Mit einem Griff in die Portokasse wurde Elon Musk zum grössten Einzelaktionär von Twitter. Was hat der profilierteste Nutzer des sozialen Netzwerkes nun mit ihm vor?
Von Dirk Jacquemien
05.04.2022, 12:51
05.04.2022, 15:13
Dirk Jacquemien
Der reichste Mann der Welt hat knapp 1 Prozent seines Vermögens ausgegeben, um 9,2 Prozent der Anteile an Twitter zu kaufen. Damit ist Elon Musk nun der grösste Einzelaktionär einer Plattform, deren – spätestens seit der Verbannung von Donald Trump – profiliertester Nutzer er ist.
Und so glaubt fast niemand, dass Musk mit dem Einstieg bei Twitter die typischen Ziele eines Aktieninvestors – das eigene Geld zu vermehren – verfolgt. Musk hat schliesslich bereits 300 Milliarden Dollar, ein paar Hundert Milliönchen hier oder da machen da auch keinen Unterschied. Was also will er?
Bekannt wurde die Investition erst durch eine bei der Höhe des Anteilskaufs gesetzlich verpflichteten Börsenmitteilung. In dieser teilt Musk allerdings mit, dass er ein «passiver Investor» sein werde, der weder einen Sitz im Verwaltungsrat von Twitter anstrebe noch den Kurs des Unternehmens beeinflusse wolle.

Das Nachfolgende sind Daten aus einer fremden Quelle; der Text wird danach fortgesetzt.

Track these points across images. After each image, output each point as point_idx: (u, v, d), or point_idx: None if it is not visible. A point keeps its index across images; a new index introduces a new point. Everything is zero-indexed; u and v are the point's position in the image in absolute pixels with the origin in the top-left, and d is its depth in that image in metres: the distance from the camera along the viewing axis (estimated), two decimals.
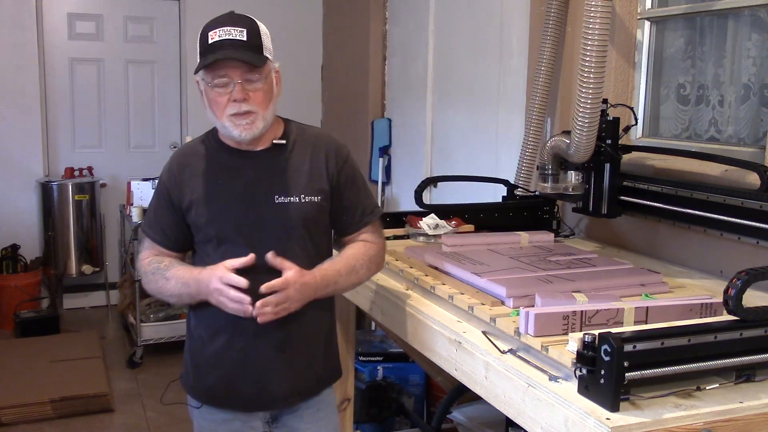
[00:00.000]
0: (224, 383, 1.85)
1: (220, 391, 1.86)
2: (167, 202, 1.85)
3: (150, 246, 1.88)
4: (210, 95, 1.75)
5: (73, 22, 5.37)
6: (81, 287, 5.47)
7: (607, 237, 2.72)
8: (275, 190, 1.79)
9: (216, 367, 1.85)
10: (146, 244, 1.89)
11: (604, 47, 2.29)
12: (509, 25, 3.42)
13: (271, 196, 1.79)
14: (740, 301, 1.39)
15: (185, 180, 1.83)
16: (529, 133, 3.01)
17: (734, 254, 2.16)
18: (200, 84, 1.78)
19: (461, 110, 3.91)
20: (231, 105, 1.72)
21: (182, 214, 1.83)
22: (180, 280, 1.77)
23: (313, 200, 1.82)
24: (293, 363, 1.86)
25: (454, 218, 2.56)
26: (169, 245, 1.87)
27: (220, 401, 1.87)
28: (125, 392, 4.05)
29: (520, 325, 1.57)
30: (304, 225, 1.82)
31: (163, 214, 1.86)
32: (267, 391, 1.85)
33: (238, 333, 1.80)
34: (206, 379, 1.87)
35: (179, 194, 1.83)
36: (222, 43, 1.69)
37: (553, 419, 1.37)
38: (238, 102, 1.71)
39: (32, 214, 5.26)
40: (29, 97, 5.21)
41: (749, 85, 2.38)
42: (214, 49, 1.69)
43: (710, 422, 1.30)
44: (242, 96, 1.72)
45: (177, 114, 5.70)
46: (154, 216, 1.89)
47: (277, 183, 1.80)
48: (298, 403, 1.91)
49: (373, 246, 1.91)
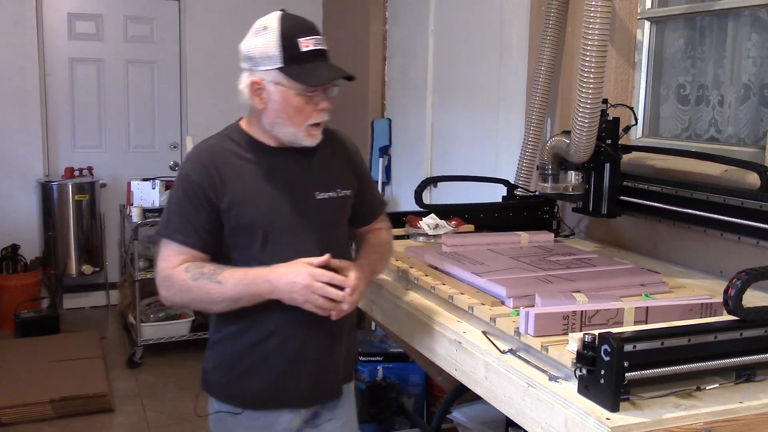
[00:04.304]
0: (277, 383, 1.81)
1: (271, 392, 1.82)
2: (202, 202, 1.73)
3: (179, 251, 1.73)
4: (293, 102, 1.71)
5: (73, 22, 5.36)
6: (81, 287, 5.47)
7: (607, 237, 2.72)
8: (315, 186, 1.81)
9: (268, 369, 1.80)
10: (172, 250, 1.73)
11: (604, 47, 2.29)
12: (509, 25, 3.42)
13: (312, 193, 1.80)
14: (740, 301, 1.39)
15: (224, 179, 1.74)
16: (529, 133, 3.01)
17: (734, 254, 2.16)
18: (272, 85, 1.71)
19: (461, 110, 3.91)
20: (316, 114, 1.73)
21: (218, 214, 1.74)
22: (240, 281, 1.68)
23: (347, 194, 1.87)
24: (341, 352, 1.90)
25: (454, 218, 2.56)
26: (204, 248, 1.75)
27: (271, 402, 1.83)
28: (125, 392, 4.05)
29: (520, 325, 1.57)
30: (342, 218, 1.88)
31: (197, 215, 1.73)
32: (322, 383, 1.86)
33: (293, 331, 1.78)
34: (254, 383, 1.81)
35: (218, 193, 1.73)
36: (317, 53, 1.71)
37: (553, 419, 1.37)
38: (323, 112, 1.75)
39: (32, 214, 5.26)
40: (29, 97, 5.21)
41: (749, 85, 2.38)
42: (312, 59, 1.70)
43: (710, 422, 1.30)
44: (329, 107, 1.76)
45: (177, 114, 5.70)
46: (183, 218, 1.74)
47: (315, 180, 1.81)
48: (342, 391, 1.94)
49: (388, 232, 2.03)
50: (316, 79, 1.70)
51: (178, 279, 1.71)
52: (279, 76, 1.70)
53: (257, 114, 1.77)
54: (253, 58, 1.73)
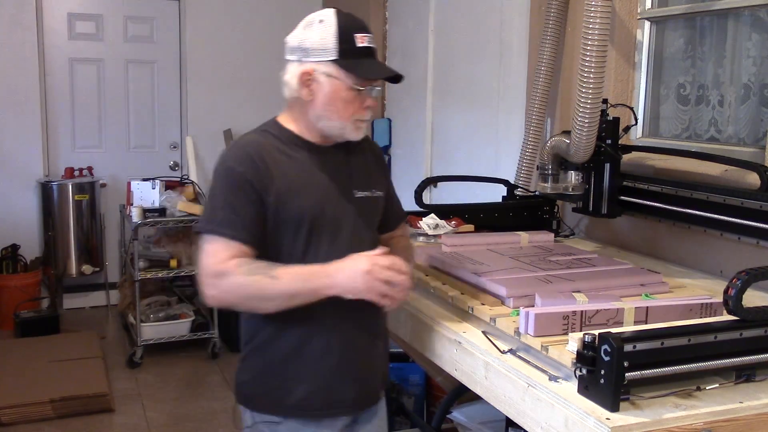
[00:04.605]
0: (323, 388, 1.75)
1: (317, 399, 1.75)
2: (250, 194, 1.66)
3: (227, 246, 1.64)
4: (342, 94, 1.69)
5: (73, 22, 5.36)
6: (81, 287, 5.47)
7: (607, 237, 2.72)
8: (354, 184, 1.80)
9: (313, 374, 1.74)
10: (220, 245, 1.64)
11: (604, 47, 2.29)
12: (509, 25, 3.42)
13: (350, 191, 1.79)
14: (740, 301, 1.39)
15: (271, 172, 1.68)
16: (529, 133, 3.01)
17: (734, 254, 2.17)
18: (324, 76, 1.69)
19: (461, 110, 3.91)
20: (364, 111, 1.73)
21: (265, 207, 1.68)
22: (298, 276, 1.62)
23: (380, 195, 1.86)
24: (379, 355, 1.86)
25: (454, 218, 2.56)
26: (253, 242, 1.66)
27: (316, 409, 1.76)
28: (125, 392, 4.05)
29: (520, 325, 1.57)
30: (376, 219, 1.87)
31: (246, 209, 1.66)
32: (366, 388, 1.82)
33: (337, 332, 1.74)
34: (297, 390, 1.74)
35: (265, 186, 1.67)
36: (370, 50, 1.71)
37: (553, 419, 1.37)
38: (369, 109, 1.74)
39: (32, 214, 5.26)
40: (29, 97, 5.21)
41: (749, 85, 2.38)
42: (365, 56, 1.70)
43: (710, 422, 1.30)
44: (375, 106, 1.76)
45: (177, 114, 5.70)
46: (230, 212, 1.66)
47: (354, 178, 1.81)
48: (380, 396, 1.91)
49: (409, 240, 2.02)
50: (370, 72, 1.70)
51: (229, 275, 1.61)
52: (332, 67, 1.68)
53: (302, 107, 1.74)
54: (305, 49, 1.70)
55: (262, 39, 5.64)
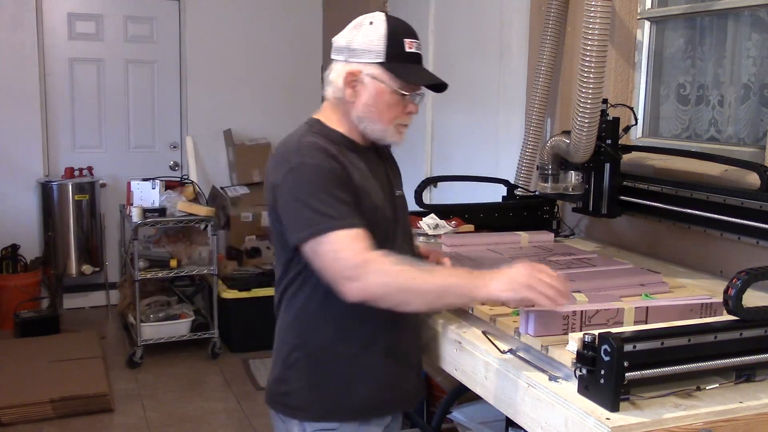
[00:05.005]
0: (386, 387, 1.74)
1: (381, 397, 1.73)
2: (346, 187, 1.61)
3: (356, 236, 1.53)
4: (386, 98, 1.68)
5: (73, 22, 5.36)
6: (81, 287, 5.47)
7: (607, 237, 2.72)
8: (394, 184, 1.82)
9: (378, 374, 1.72)
10: (350, 237, 1.53)
11: (604, 47, 2.29)
12: (509, 25, 3.42)
13: (392, 190, 1.80)
14: (740, 301, 1.39)
15: (348, 170, 1.65)
16: (529, 133, 3.01)
17: (734, 254, 2.16)
18: (369, 78, 1.67)
19: (461, 110, 3.91)
20: (406, 116, 1.73)
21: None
22: (453, 272, 1.57)
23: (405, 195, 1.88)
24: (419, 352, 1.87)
25: (454, 218, 2.56)
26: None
27: (379, 409, 1.75)
28: (125, 392, 4.05)
29: (520, 325, 1.57)
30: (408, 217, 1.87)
31: (350, 200, 1.60)
32: (419, 380, 1.83)
33: (398, 330, 1.74)
34: (360, 391, 1.71)
35: (350, 184, 1.63)
36: (417, 56, 1.71)
37: (553, 419, 1.37)
38: (410, 115, 1.74)
39: (32, 214, 5.26)
40: (29, 97, 5.21)
41: (749, 85, 2.38)
42: (413, 61, 1.70)
43: (710, 422, 1.30)
44: (416, 112, 1.75)
45: (177, 114, 5.70)
46: (341, 204, 1.57)
47: (392, 177, 1.82)
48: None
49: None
50: (416, 78, 1.69)
51: (376, 263, 1.50)
52: (378, 70, 1.67)
53: (345, 108, 1.71)
54: (353, 50, 1.68)
55: (262, 39, 5.65)
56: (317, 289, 1.66)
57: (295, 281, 1.71)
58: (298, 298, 1.71)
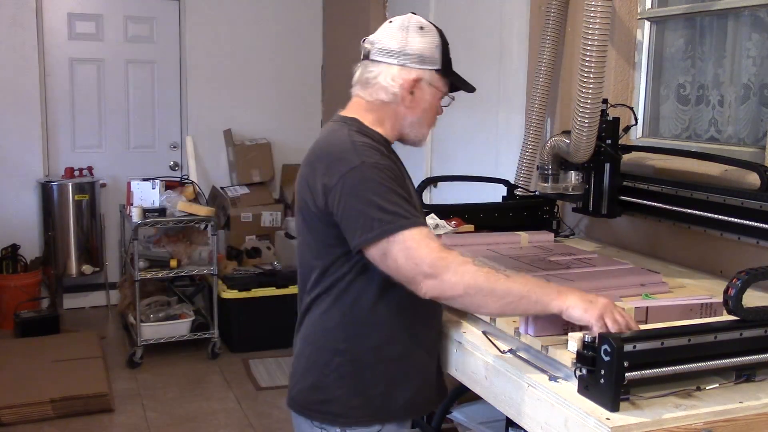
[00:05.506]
0: (427, 386, 1.74)
1: (421, 397, 1.73)
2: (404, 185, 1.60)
3: (428, 234, 1.52)
4: (435, 104, 1.73)
5: (73, 22, 5.36)
6: (81, 287, 5.47)
7: (607, 237, 2.72)
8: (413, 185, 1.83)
9: (421, 374, 1.72)
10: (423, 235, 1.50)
11: (604, 47, 2.29)
12: (509, 26, 3.42)
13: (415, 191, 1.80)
14: (740, 301, 1.39)
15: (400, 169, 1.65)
16: (529, 133, 3.01)
17: (734, 254, 2.16)
18: (427, 85, 1.69)
19: (461, 110, 3.90)
20: (435, 121, 1.77)
21: None
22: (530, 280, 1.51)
23: None
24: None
25: (454, 218, 2.56)
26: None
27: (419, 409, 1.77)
28: (125, 392, 4.05)
29: (520, 325, 1.57)
30: None
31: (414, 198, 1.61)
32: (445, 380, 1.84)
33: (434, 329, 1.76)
34: (404, 392, 1.69)
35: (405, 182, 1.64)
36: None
37: (553, 419, 1.37)
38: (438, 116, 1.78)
39: (32, 214, 5.26)
40: (29, 97, 5.21)
41: (749, 85, 2.38)
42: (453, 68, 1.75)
43: (710, 422, 1.30)
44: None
45: (177, 114, 5.70)
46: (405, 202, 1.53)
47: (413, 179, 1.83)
48: None
49: None
50: (464, 85, 1.75)
51: (457, 262, 1.47)
52: (435, 77, 1.70)
53: (395, 112, 1.69)
54: (409, 55, 1.67)
55: (262, 39, 5.65)
56: (366, 292, 1.62)
57: (336, 286, 1.64)
58: (344, 302, 1.65)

Nun passen die Wörter «passiv» und «Musk» schlicht nicht zusammen. Und auch seine Äusserungen vor und nach dem Anteilskauf deuten darauf hin, dass er sich unmittelbar ins Geschäft von Twitter involvieren und dieses nach seinen Vorstellungen prägen möchte.
So lässt er derzeit seine Follower darüber abstimmen, ob sich Tweets auch nachträglich bearbeiten lassen sollen. Dieses Feature wird seit Jahren von einer breiten Mehrheit der Nutzerschaft verlangt, entsprechend eindeutig sind die Ergebnisse der Umfrage.
Deutlich einflussreicher für den künftigen Kurs könnte eine Twitter-Umfrage von Musk vom 25. März sein – bevor das Investment publik wurde, aber als er bereits mit dem Aktienkauf begonnen hatte. Ob Twitter sich noch den Prinzipien der Meinungsfreiheit verschrieben habe, wollte Musk wissen. 70 Prozent seiner Follower sagten nein. Die Konsequenzen dieser Umfrage seien «wichtig», ergänzte Musk noch ominös.
The consequences of this poll will be important. Please vote carefully.
Musk verkauft sich gern als Meinungsfreiheits-Absolutist, agitiert gegen die vermeintliche Cancel Culture und gegen das, was er als Zensur auf sozialen Medien empfindet. Geht es um Kritik an seinem Unternehmen Tesla, ist es mit Musks Absolutismus allerdings schnell vorbei. Mitarbeiter*innen, die Missstände aufdecken, werden gefeuert, externen Kritiker*innen wird Klage angedroht.
Trend geht zu mehr Moderation
Mit seinen mutmasslichen Ansichten über Meinungsfreiheit auf Twitter stellt sich Musk gegen einen Trend bei sozialen Medien. Plattformen wie Twitter oder Facebook haben in jüngster Zeit ihre Moderation von Inhalten eher verstärkt, nachdem sie zuvor jahrelang kritisiert wurden, weil Fake News oder Hassrede Wildwuchs betrieben.
Ein gewisses Mass an Moderation auf Social-Media-Plattformen ist notwendig für deren wirtschaftlichen Erfolg. Eine Plattform, auf der Nazis an jeder Ecke abhängen, schreckt schliesslich normale Nutzer*innen und Werbekunden ab.
Folgt die komplette Übernahme?
Sollte Musk nun also auf eine Lockerung der Moderationsrichtlinien bei Twitter drängen, dürfte das die anderen Aktionär*innen nicht in Begeisterungstürme versetzen. Denn sie wollen wahrscheinlich mit ihrer Investition vor allem Geld verdienen.
Für tiefgreifende Änderungen an Twitter müsste Musk seine Anteile also deutlich aufstocken. Die Mittel dazu hat er freilich, eine Komplettübernahme Twitters würde Musk finanziell in etwa so belasten wie den Durchschnittsmenschen den Kauf einer Modelleisenbahn-Anlage.